Now I am a student, people often now assume that I am a lot younger than I am (by 10 years!) simply because I am a Goth AND a student; Goth is for teenagers, university is for people just leaving secondary school, and thus also teenagers, therefore I must be about 17 to 19 years old. This frustrates me, especially as I know that even with all the make-up I wear I do not physically look that young! I have crow's feet by my eyes, and laughter lines, and my skin is not as soft and clear as it once was. For some people Goth might be a teenage phase, as they explore different facets to their identity, in the same way Steampunk was a phase for me, but for many Goth is a lifelong subcultural affiliation. 

I am also getting to the age where people who know how old I really am are saying that I should have grown out of it by now - by which they usually mean grown out of wearing the fashion, as there's usually no objection to grown adults still listening to the music they enjoyed as teens, or reading horror novels or being interested in the spookier side of history or any of the other 'Goth' things about me. Apparently, I am supposed to have calmed down, with my wild years behind me, and matured into being a normal adult, with the implication that Goth is immature; that is to me, a sentiment based in ignorance.  

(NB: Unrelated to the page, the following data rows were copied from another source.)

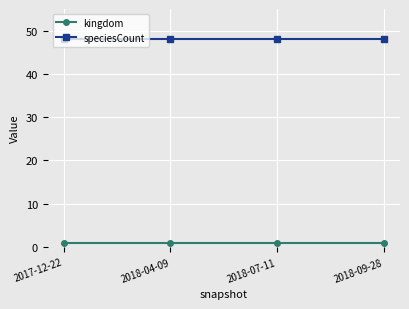

Which series has the largest total across all categories?

speciesCount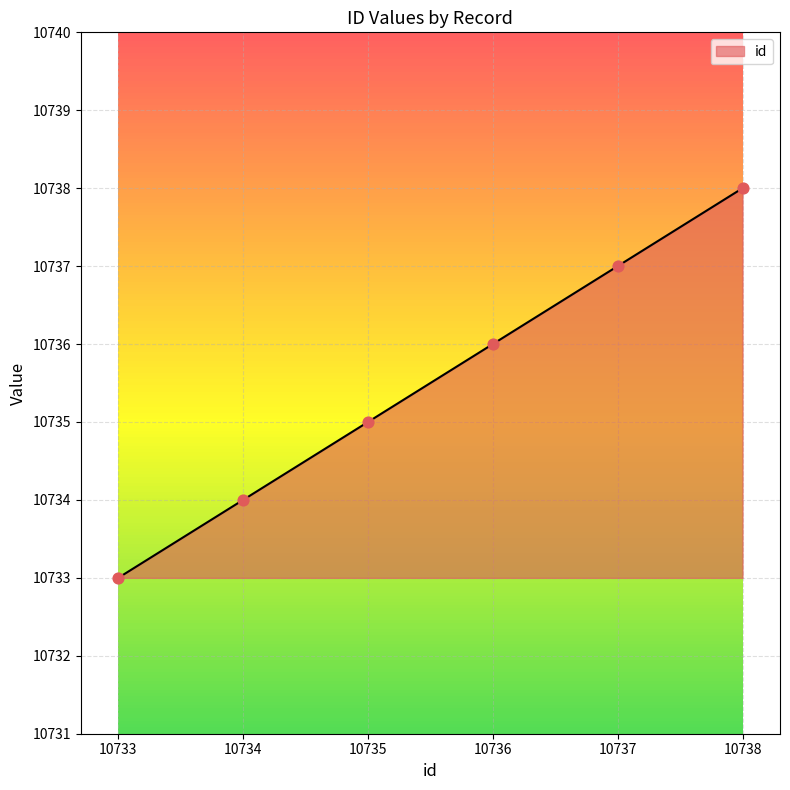

What is the change in value from 10736 to 10737?

+1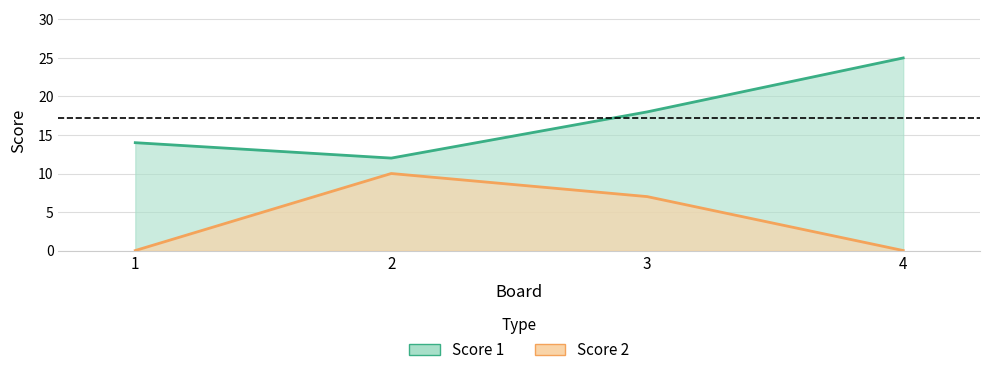

Which category has the highest value in the Score 2 series?

2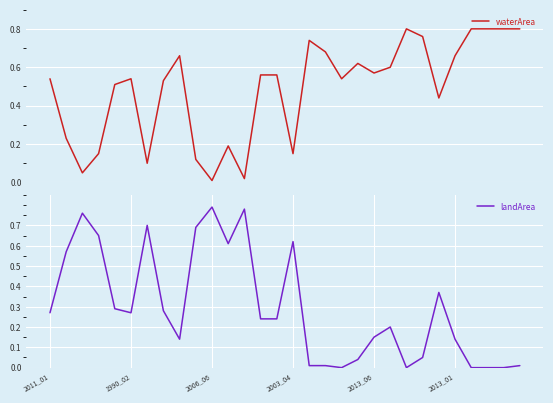

How many lines are shown in the chart?

2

Firstly, most Goths I know aren't living wild party lifestyles; that tends to be preserve of young adults who seem pretty mainstream; it's usually 18-25 year olds who don't look particularly alternative that I see getting completely inebriated to the point of being paralytic and doing wild and ridiculous acts in city centres late at night - not Goths! That's not to say that Goths don't ever get drunk or do stupid things, or even take drugs, just that it's not really a feature of the subculture itself; people are diverse and you get tea-total Goths, and Goths who binge-drink. 

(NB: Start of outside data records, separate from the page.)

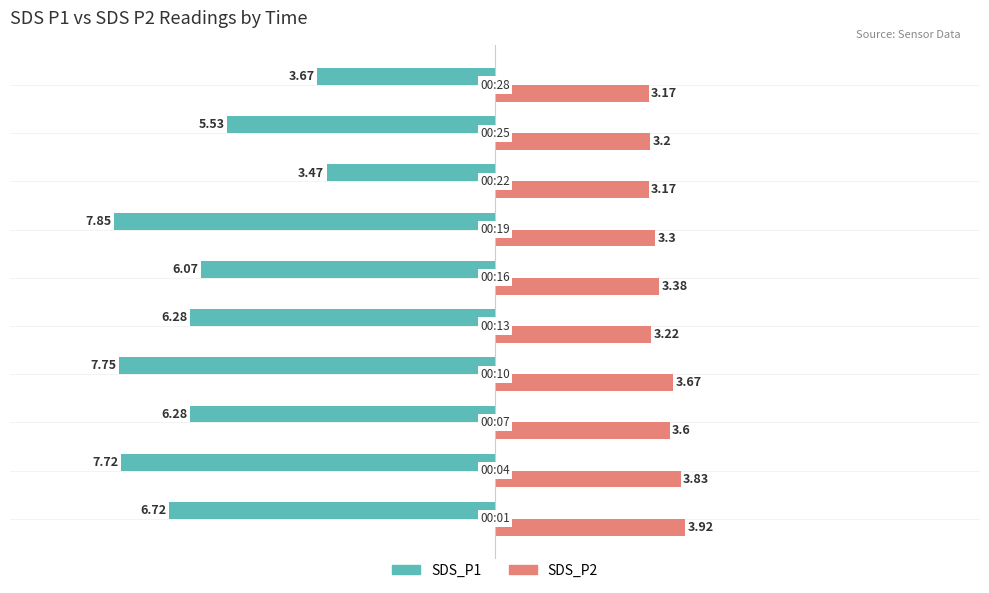

Which series has the largest total across all categories?

SDS_P2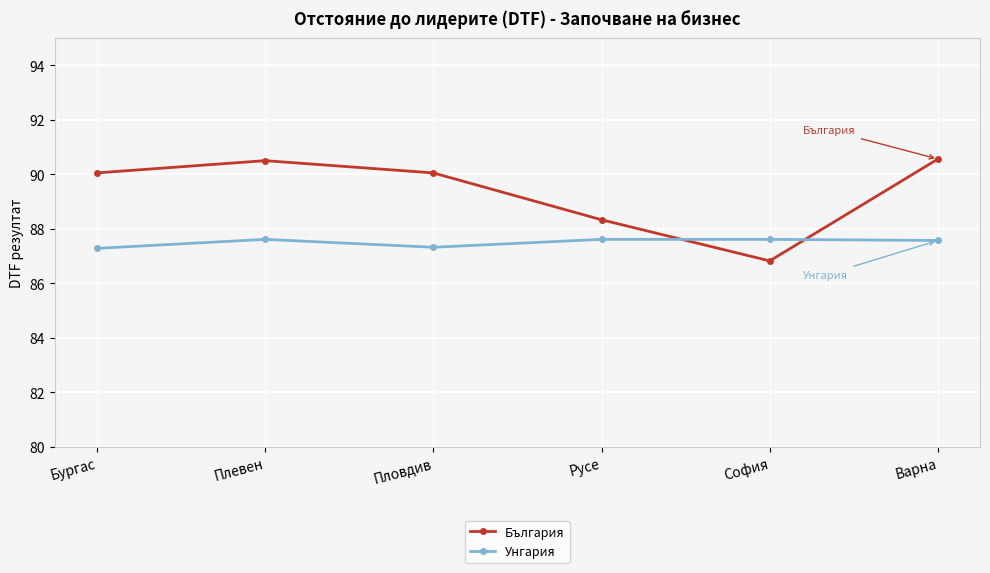

How many times do Унгария and България cross each other?

2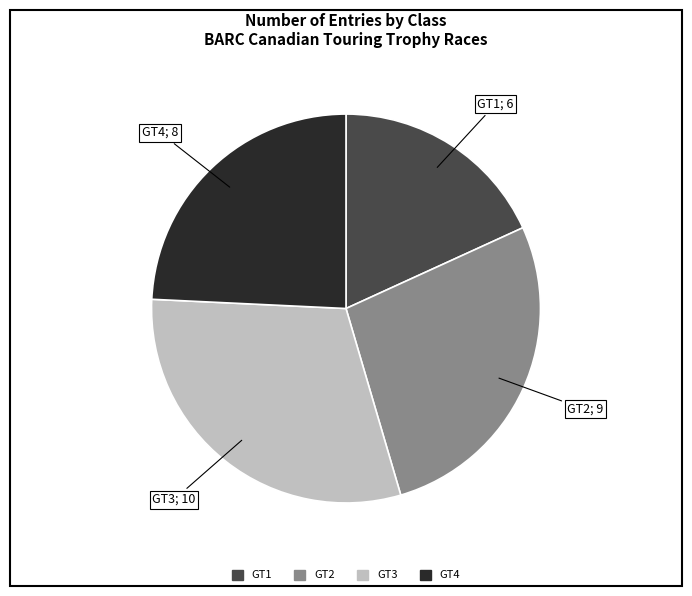

True or false: GT2 accounts for 16% of the total.

False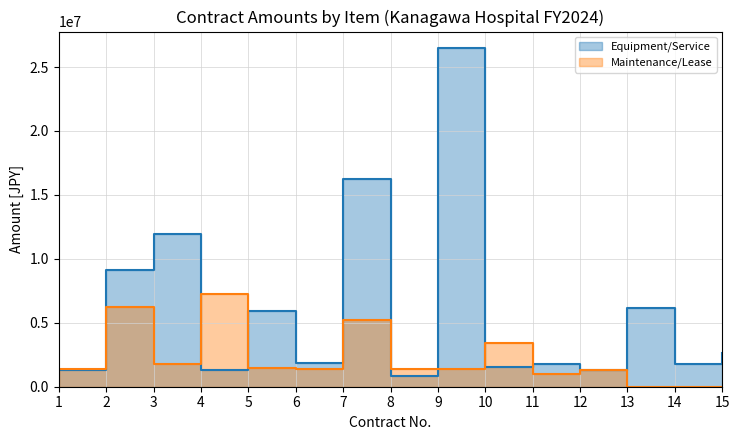

Which has a higher value, 6 or 12?

6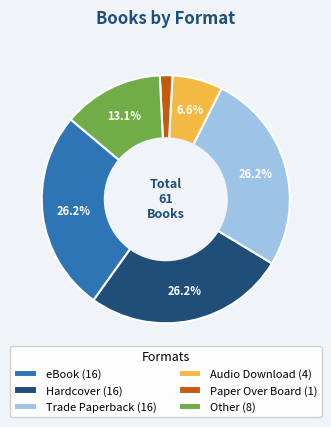

Count the number of slices in the pie.

6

Goth is something that in its full manifestation stares unblinkingly at the darker side of life in ways that in some instances are really for adults only. I would actually say that if our subculture got ratings the same way as films or computer games, there'd be sections of it rated 15 at least, and plenty for over 18s only (I know that the movie rating system works differently in other countries). It is not about teenage angst, or trying to seem rebellious in the eyes of authority figures ('trying to scare your parents'); it is about finding the beauty in the darkness, and while there are child-friendly manifestations of that (Tim Burton's films like 'Nightmare Before Christmas', 'Frankenweenie' and 'The Corpse Bride'), there are also aspects that are very much for adults (the overlap with fetish culture, for example) and as so much of it is centred around clubbing and gigs, that is going to mean that active participation is going to be related to the local legal drinking age. This doesn't mean that children and teenagers shouldn't have a place in the subculture - they should, but an age-appropriate one. 

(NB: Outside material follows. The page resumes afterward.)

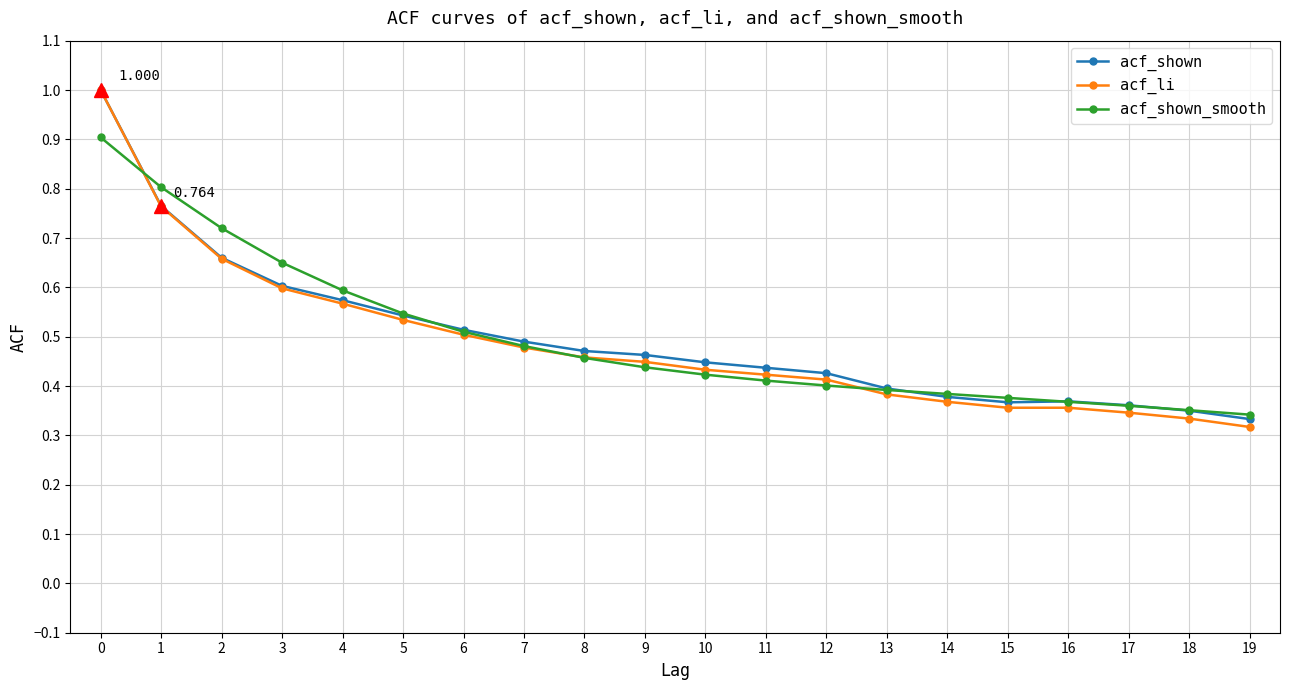

At how many categories does at least one series exceed 0?

20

Sometimes there is career pressure to look more mundane. I know this is going to happen to me again as architecture is a very traditionally professional field, and not everyone is famous or applauded enough to get away with being as Goth at work as the wonderful ::Odile Decq:: (one of my favourite architects; I wrote about her for one of my assignments on contemporary architecture last semester). I know that, after I finish my studies, I will probably have to dye my hair a more natural colour (I plan on having it ginger or auburn... this has happened before, and I liked it!) and I know I will have to wear professional attire; something I already know how to style in ways that still express myself without seeming overly Gothic from my time working at a school. Architecture is a more creative field, so a bit of eccentricity is to be expected, which means I may have a little more leniency than if I were, say, a lawyer or an accountant.